From the data below, copy each line that includes the word "start".

--- SOURCE MATERIAL ---

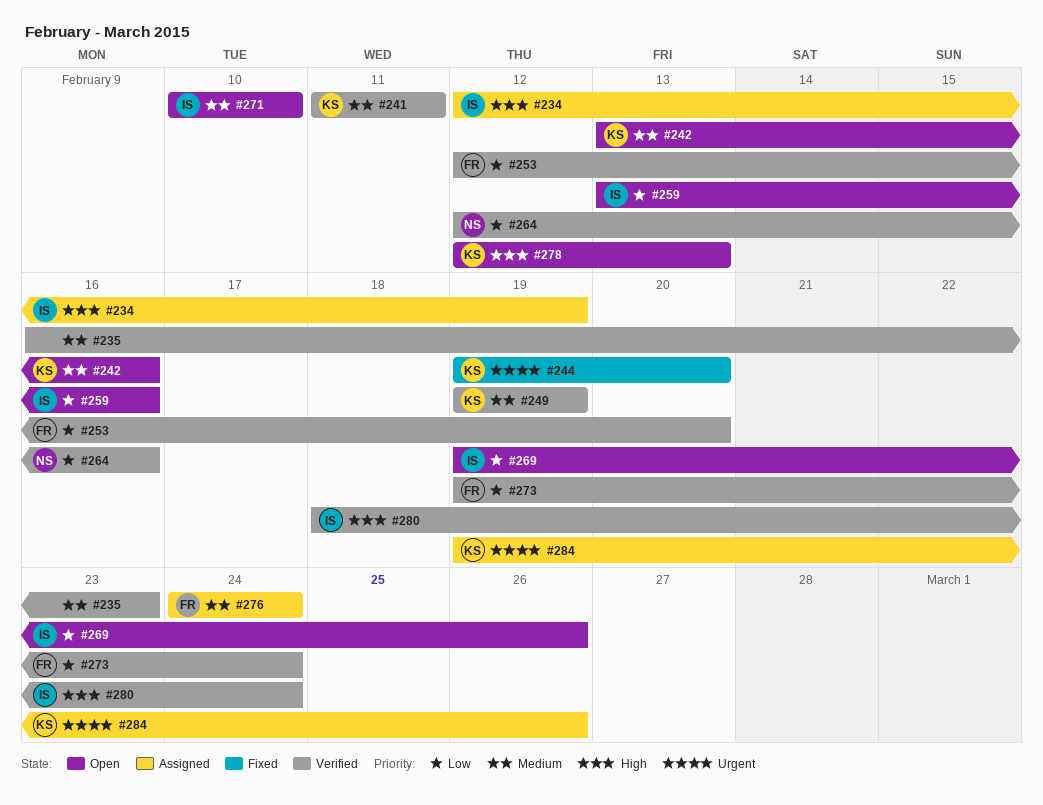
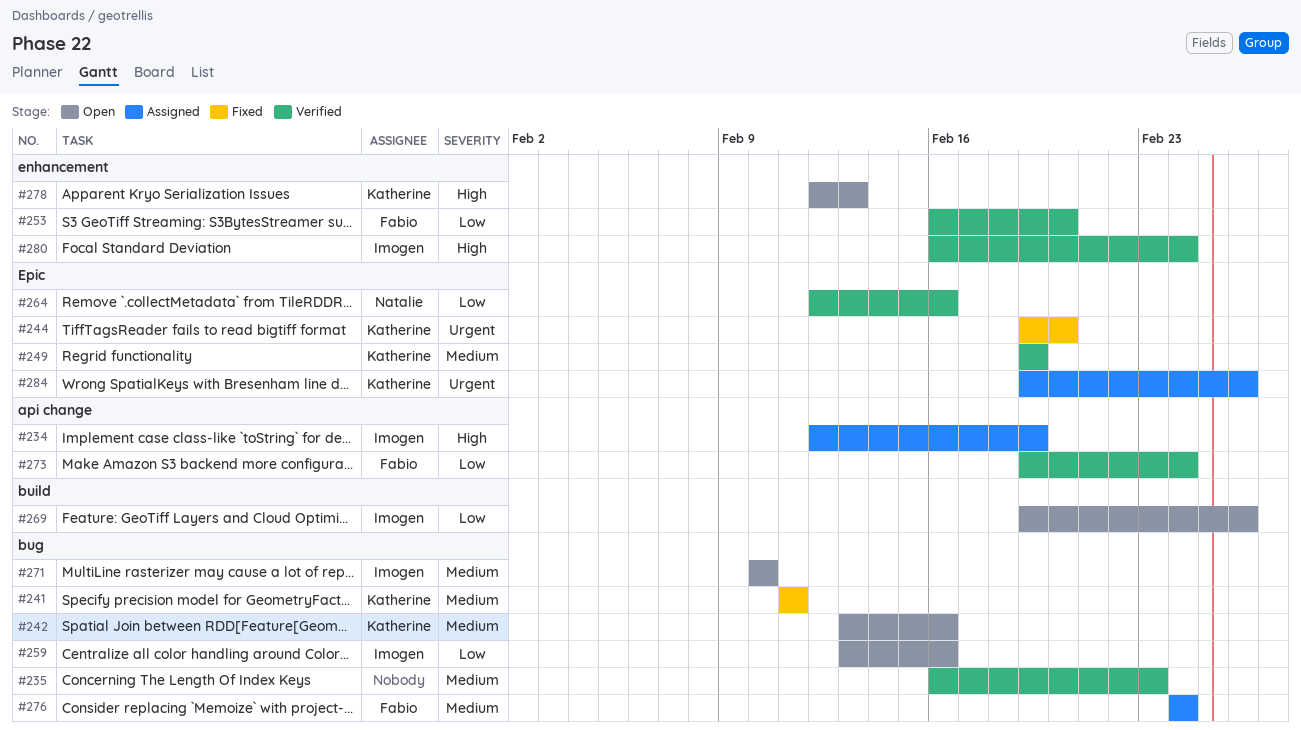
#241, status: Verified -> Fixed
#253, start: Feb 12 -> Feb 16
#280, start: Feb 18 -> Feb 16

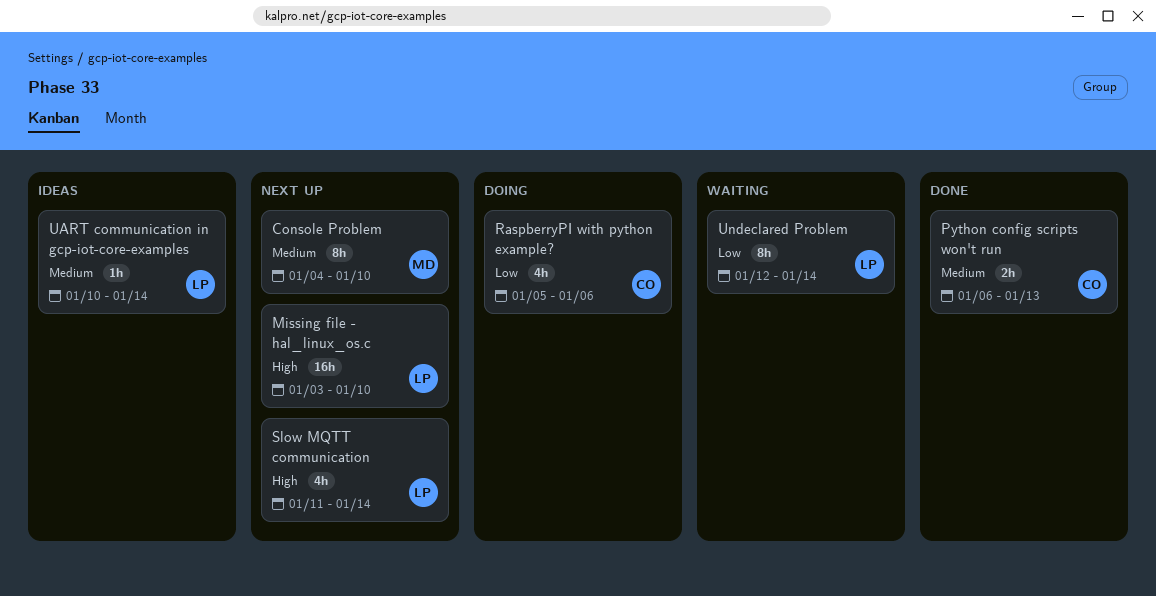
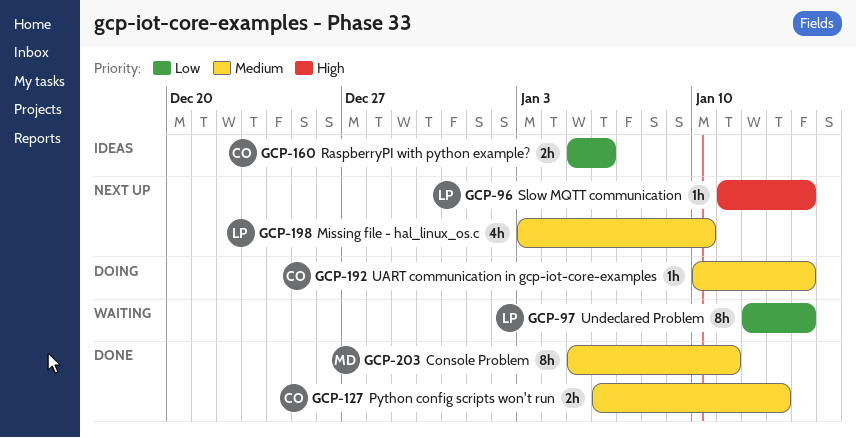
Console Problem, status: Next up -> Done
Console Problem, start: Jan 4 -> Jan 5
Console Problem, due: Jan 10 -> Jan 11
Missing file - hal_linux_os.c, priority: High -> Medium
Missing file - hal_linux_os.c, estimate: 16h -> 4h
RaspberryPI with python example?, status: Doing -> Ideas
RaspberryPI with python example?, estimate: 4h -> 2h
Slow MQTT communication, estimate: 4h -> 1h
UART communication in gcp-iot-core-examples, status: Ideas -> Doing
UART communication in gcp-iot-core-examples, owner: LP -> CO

---

◆ WRITTEN REPLY ◆
#253, start: Feb 12 -> Feb 16
#280, start: Feb 18 -> Feb 16
Console Problem, start: Jan 4 -> Jan 5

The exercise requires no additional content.